It’s been a while since I wrote a post about the faults of the traditional publishing system. For anyone looking to criticize self-publishing for being an inadequate system only has to look at traditional publishing as a rival. I’m not going to single out the particular agent who participated in the #askagent discussion on Twitter because it speaks of a larger problem. Within the Twitter thread there are many choice quotes that had me pulling my hair out:
Asked whether the agent would be interested in web fiction, the answer was -
If your blog got thousands of hit per day (in the range of 30,000 hits per day) #askagent
Asked when she’d be interested in a self-published book, the answer was -
When you have sold about 10,000 copies on your own. #askagent
This makes no sense. Zero. What she is saying is: I’d be interested in selling your book when you’ve proven yourself to be perfectly capable of selling the book on your own and you don’t need me whatsoever. 10,000 copies of ANY book is respectable. 10,000 copies of a self-published book is Dan Brown territory. If you’re selling 10,000 books on your own and doing it right by making more money per book – 10,000 books could be a $50,000+ profit, or better than many advances from traditional publishers.

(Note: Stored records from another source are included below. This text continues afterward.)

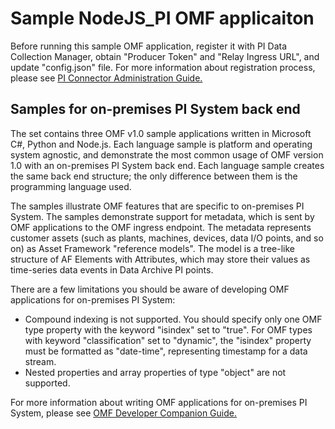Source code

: # Sample NodeJS_PI OMF applicaiton  

Before running this sample OMF application, register it with PI Data Collection Manager, obtain "Producer Token" and "Relay Ingress URL", and update "config.json" file. For more information about registration process, please see [PI Connector Administration Guide.](https://techsupport.osisoft.com/Downloads/File/40489fc5-e515-4669-b185-8866a9f9f616)  


## Samples for on-premises PI System back end

The set contains three OMF v1.0 sample applications written in Microsoft C#, Python and Node.js. Each language sample is platform and operating system agnostic, and demonstrate the most common usage of OMF version 1.0 with an on-premises PI System back end. Each language sample creates the same back end structure; the only difference between them is the programming language used.

The samples illustrate OMF features that are specific to on-premises PI System. The samples demonstrate support for metadata, which is sent by OMF applications to the OMF ingress endpoint.  The metadata represents customer assets (such as plants, machines, devices, data I/O points, and so on) as Asset Framework "reference models". The model is a tree-like structure of AF Elements with Attributes, which may store their values as time-series data events in Data Archive PI points.

There are a few limitations you should be aware of developing OMF applications for on-premises PI System:  
- Compound indexing is not supported. You should specify only one OMF type property with the keyword "isindex" set to "true". For OMF types with keyword "classification" set to "dynamic", the "isindex" property must be formatted as "date-time", representing timestamp for a data stream.  
- Nested properties and array properties of type "object" are not supported.

For more information about writing OMF applications for on-premises PI System, please see [OMF Developer Companion Guide.](http://omf-companion-docs.osisoft.com)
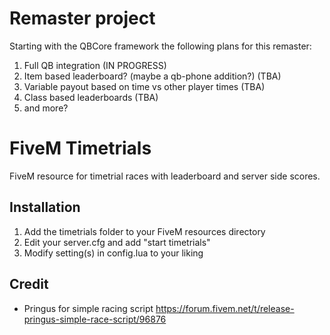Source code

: # Remaster project
Starting with the QBCore framework the following plans for this remaster:
1. Full QB integration (IN PROGRESS)
2. Item based leaderboard? (maybe a qb-phone addition?) (TBA)
3. Variable payout based on time vs other player times (TBA)
4. Class based leaderboards (TBA)
5. and more?

# FiveM Timetrials

FiveM resource for timetrial races with leaderboard and server side scores.

## Installation

1. Add the timetrials folder to your FiveM resources directory
2. Edit your server.cfg and add "start timetrials"
3. Modify setting(s) in config.lua to your liking

## Credit

* Pringus for simple racing script https://forum.fivem.net/t/release-pringus-simple-race-script/96876

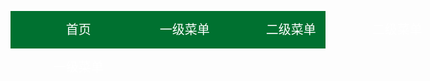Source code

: <html lang="en">
<head>
    <meta charset="UTF-8"/>
    <title>庄稼汉</title>
    <style>
        * {
            margin: 0;
            padding: 0;
        }
        body,
        html {
            font-size: 14px;
            font-family: 'Microsoft Yahei', '微软雅黑', 'Simsun', '宋体', 'Arial', sans-serif;
        }
        img {
            border: 0;
        }
        a {
            color: #fff;
            text-decoration: none;
            outline: none;
        }
        ol,
        ul,
        li {
            list-style: none;
        }
        .head-nav {
            width: 100%;
            height: 60px;
            background: #007130;
        }
        .head-nav-con {
            width: 1200px;
            height: 60px;
            margin: auto;
        }
        .head-nav-con ul li {
            width: 170px;
            float: left;
            font-size: 20px;
            text-align: center;
        }
        .head-nav-con ul li:hover {
            background: #ff9c01;
        }
        .head-nav-con ul a {
            display: block;
            text-decoration: none;
            text-align: center;
            line-height: 60px;
            color: white;
        }
        .head-nav-con .drop-down {
            position: relative;
        }
        .head-nav-con .drop-down-content {
            padding: 0;
            display: none;
            position: absolute;
            z-index: 1;
            background: #007130;
        }
        .head-nav-con .drop-down-content li:hover > a {
            background-color: #ff9c01;
        }
        .head-nav-con .drop-down:hover .drop-down-content {
            display: block;
        }
        .head-nav-con .drop-down-2 {
            position: relative;
        }
        .head-nav-con .drop-down-content-2 {
            padding: 0;
            display: none;
            position: absolute;
            z-index: 1;
            background-color: #007130;
            right: -170px;
            top: 0;
        }
        .head-nav-con .drop-down-content-2 > li {
            float: none;
            background-color: #007130;
        }
        .head-nav-con .drop-down-content-2 li:hover a {
            background-color: #ff9c01;
        }
        .head-nav-con .drop-down-2:hover .drop-down-content-2 {
            display: block;
        }
    </style>
</head>
<body>
<div class="main">
    <!--头部-->
    <div class="header">
        <div class="head-nav">
            <div class="head-nav-con clearFloat">
                <ul>
                    <li><a href="#">首页</a></li>
                    <li><a href="#">一级菜单</a></li>
                    <li class="drop-down"><a href="#">二级菜单</a>
                        <ul class="drop-down-content">
                            <li><a href="#">二级菜单</a></li>
                            <li><a href="#">二级菜单</a></li>
                            <li><a href="#">二级菜单</a></li>
                            <li><a href="#">二级菜单</a></li>
                        </ul>
                    </li>
                    <li class="drop-down"><a href="#">二级菜单</a>
                        <ul class="drop-down-content">
                            <li class="drop-down-2"><a href="#">三级菜单</a>
                                <ul class="drop-down-content-2">
                                    <li><a href="#">三级菜单</a></li>
                                    <li><a href="#">三级菜单</a></li>
                                    <li><a href="#">三级菜单</a></li>
                                </ul>
                            </li>
                            <li class="drop-down-2"><a href="#">三级菜单</a>
                                <ul class="drop-down-content-2">
                                    <li><a href="#">三级菜单</a></li>
                                    <li><a href="#">三级菜单</a></li>
                                    <li><a href="#">三级菜单</a></li>
                                </ul>
                            </li>
                            <li class=""><a href="#">二级菜单</a></li>
                            <li class=""><a href="#">二级菜单</a></li>
                            <li class=""><a href="#">二级菜单</a></li>
                            <li class=""><a href="#">二级菜单</a></li>
                            <li class="drop-down-2"><a href="#">三级菜单</a>
                                <ul class="drop-down-content-2">
                                    <li><a href="#">二级菜单</a></li>
                                    <li><a href="#">二级菜单</a></li>
                                </ul>
                            </li>
                        </ul>
                    </li>
                    <li><a href="#">一级菜单</a></li>
                    <li><a href="#">一级菜单</a></li>
                    <li><a href="#">一级菜单</a></li>
                </ul>
            </div>
        </div>
    </div>
</div>
</body>
</html>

Yes – it’s true that an agent could sell a book to the trad market and then get better distribution, so 10,000 could turn into 50,000. But this total bias of agents requiring unreachable numbers from self-publishers is basically just another way of saying: I will never represent you. It’s a closed-minded approach to writing that made me flee the traditional system in the first place. If a self-publisher is able to sell 1000 books, this is commendable and worth a look from those in traditional publishing because it is so much harder to sell books.
This should not come as a great surprise but she ends the dialog by saying:
I routinely turn down extraordinary books because I know I won’t be able to sell them. #askagent
What it comes down to is sales – that’s all that matters. Not how extraordinary a book is, but how much it could sell or has sold. Horrible. I can’t think of a better illustration of what’s wrong with the traditional publishing mindset.
An Agent’s Defense
At the risk of sounding self-serving, every serious author needs an agent. Not just any agent, of course. You need a good agent. One who is an advocate, who is willing to fight for you and who is able to tell you when you’re being unreasonable and doing your career more harm than good…

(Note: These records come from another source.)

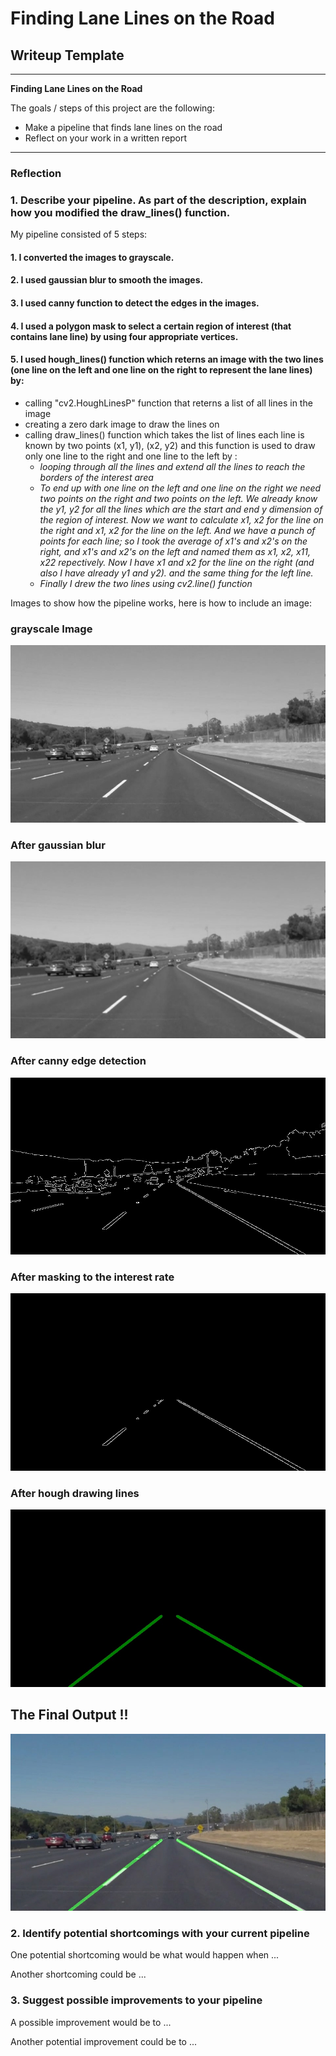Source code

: # **Finding Lane Lines on the Road** 

## Writeup Template

---

**Finding Lane Lines on the Road**

The goals / steps of this project are the following:
* Make a pipeline that finds lane lines on the road
* Reflect on your work in a written report


[//]: # (Image References)

[image1]: ./test_images_output/solidWhiteCurve.jpg_gray.jpg "Grayscale"
[image2]: ./test_images_output/solidWhiteCurve.jpg_gaussian.jpg "Grayscale"
[image3]: ./test_images_output/solidWhiteCurve.jpg_canny.jpg "Grayscale"
[image4]: ./test_images_output/solidWhiteCurve.jpg_masked.jpg "Grayscale"
[image5]: ./test_images_output/solidWhiteCurve.jpg_hough.jpg "Grayscale"
[image6]: ./test_images_output/solidWhiteCurve.jpg_output.jpg "Grayscale"

---

### Reflection

### 1. Describe your pipeline. As part of the description, explain how you modified the draw_lines() function.

My pipeline consisted of 5 steps:
#### 1. I converted the images to grayscale.
#### 2. I used gaussian blur to smooth the images.
#### 3. I used canny function to detect the edges in the images.
#### 4. I used a polygon mask to select a certain region of interest (that contains lane line) by using four appropriate vertices.
#### 5. I used hough_lines() function which reterns an image with the two lines (one line on the left and one line on the right to represent the lane lines) by:
  - calling "cv2.HoughLinesP" function that reterns a list of all lines in the image
  - creating a zero dark image to draw the lines on
  - calling draw_lines() function which takes the list of lines each line is known by two points (x1, y1), (x2, y2) and this function is used to draw only one line to the right and one line to the left by :
     - _looping through all the lines and extend all the lines to reach the borders of the interest area_
     - _To end up with one line on the left and one line on the right we need two points on the right and two points on the left. We already know the y1, y2 for all the lines which are the start and end y dimension of the region of interest. Now we want to calculate x1, x2 for the line on the right and x1, x2 for the line on the left. And we have a punch of points for each line; so I took the average of x1's and x2's on the right, and x1's and x2's on the left and named them as x1, x2, x11, x22 repectively. Now I have x1 and x2 for the line on the right (and also I have already y1 and y2). and the same thing for the left line._
      - _Finally I drew the two lines using cv2.line() function_





Images to show how the pipeline works, here is how to include an image: 
### grayscale Image
![alt text][image1]

### After gaussian blur
![alt text][image2]

### After canny edge detection
![alt text][image3]

### After masking to the interest rate
![alt text][image4]

### After hough drawing lines
![alt text][image5]

## The Final Output !!
![alt text][image6]


### 2. Identify potential shortcomings with your current pipeline


One potential shortcoming would be what would happen when ... 

Another shortcoming could be ...


### 3. Suggest possible improvements to your pipeline

A possible improvement would be to ...

Another potential improvement could be to ...
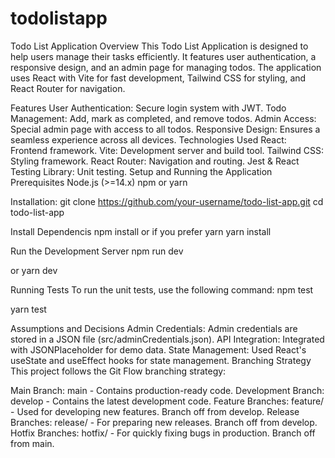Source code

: # todolistapp
Todo List Application
Overview
This Todo List Application is designed to help users manage their tasks efficiently. It features user authentication, a responsive design, and an admin page for managing todos. The application uses React with Vite for fast development, Tailwind CSS for styling, and React Router for navigation.

Features
User Authentication: Secure login system with JWT.
Todo Management: Add, mark as completed, and remove todos.
Admin Access: Special admin page with access to all todos.
Responsive Design: Ensures a seamless experience across all devices.
Technologies Used
React: Frontend framework.
Vite: Development server and build tool.
Tailwind CSS: Styling framework.
React Router: Navigation and routing.
Jest & React Testing Library: Unit testing.
Setup and Running the Application
Prerequisites
Node.js (>=14.x)
npm or yarn

Installation:
git clone https://github.com/your-username/todo-list-app.git
cd todo-list-app

Install Dependencis
npm install
or if you prefer yarn
yarn install


Run the Development Server
npm run dev

or yarn dev


Running Tests
To run the unit tests, use the following command:
npm test

yarn test

Assumptions and Decisions
Admin Credentials: Admin credentials are stored in a JSON file (src/adminCredentials.json).
API Integration: Integrated with JSONPlaceholder for demo data.
State Management: Used React's useState and useEffect hooks for state management.
Branching Strategy
This project follows the Git Flow branching strategy:

Main Branch: main - Contains production-ready code.
Development Branch: develop - Contains the latest development code.
Feature Branches: feature/<feature-name> - Used for developing new features. Branch off from develop.
Release Branches: release/<version> - For preparing new releases. Branch off from develop.
Hotfix Branches: hotfix/<issue> - For quickly fixing bugs in production. Branch off from main.
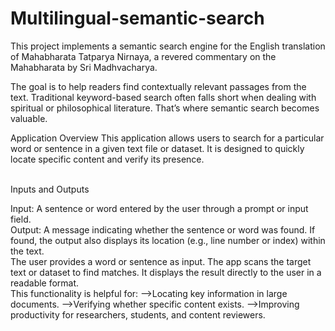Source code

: # Multilingual-semantic-search
This project implements a semantic search engine for the English translation of Mahabharata Tatparya Nirnaya, a revered commentary on the Mahabharata by Sri Madhvacharya.

The goal is to help readers find contextually relevant passages from the text. Traditional keyword-based search often falls short when dealing with spiritual or philosophical literature. That’s where semantic search becomes valuable.


Application Overview 
This application allows users to search for a particular word or sentence in a given text file or dataset. It is designed to quickly locate specific content and verify its presence.

</br>
Inputs and Outputs

Input:
A sentence or word entered by the user through a prompt or input field.
</br>
Output:
A message indicating whether the sentence or word was found.
If found, the output also displays its location (e.g., line number or index) within the text.
</br>
The user provides a word or sentence as input.
The app scans the target text or dataset to find matches.
It displays the result directly to the user in a readable format.
</br>
This functionality is helpful for:
-->Locating key information in large documents.
-->Verifying whether specific content exists.
-->Improving productivity for researchers, students, and content reviewers.


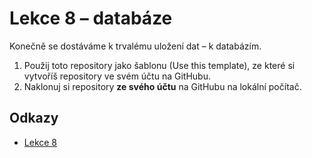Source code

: # Lekce 8 – databáze

Konečně se dostáváme k trvalému uložení dat – k databázím.

1. Použij toto repository jako šablonu (Use this template), ze které si vytvoříš repository ve svém účtu na GitHubu.
1. Naklonuj si repository **ze svého účtu** na GitHubu na lokální počítač.

## Odkazy
* [Lekce 8](https://java.czechitas.cz/2021-jaro/java-2/lekce-8.html)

So, how does the digital revolution change the fact that you need an agent? Not at all. Sure, you can upload your manuscript on the internet yourself and you can do all your own accounting when you start selling the downloads. But, if you’re serious about writing books, you’re still better served having someone else handle the business side of being published.

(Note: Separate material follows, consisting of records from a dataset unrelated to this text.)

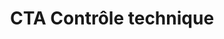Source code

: ---
title: "CTA Contrôle technique"
url: /cannes/cta-controle-technique/
shop: réparation de voitures
---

Certainly, having a good agent is a positive proposition, as is having a good editor – but when the overwhelming mindset is about how much something can sell, how is this being a good advocate? That’s not a hand-holder who can walk you through this tough and terrifying process. It’s a pimp. Really – it’s someone who sees you only as the amount of money you can make.
Tough, yes, and I don’t really see agents as low as pimps. Agents love books and wish the system were better, and they’re forced into being realists. But don’t sell to me the importance of agents when they make as many mistakes as bad writers.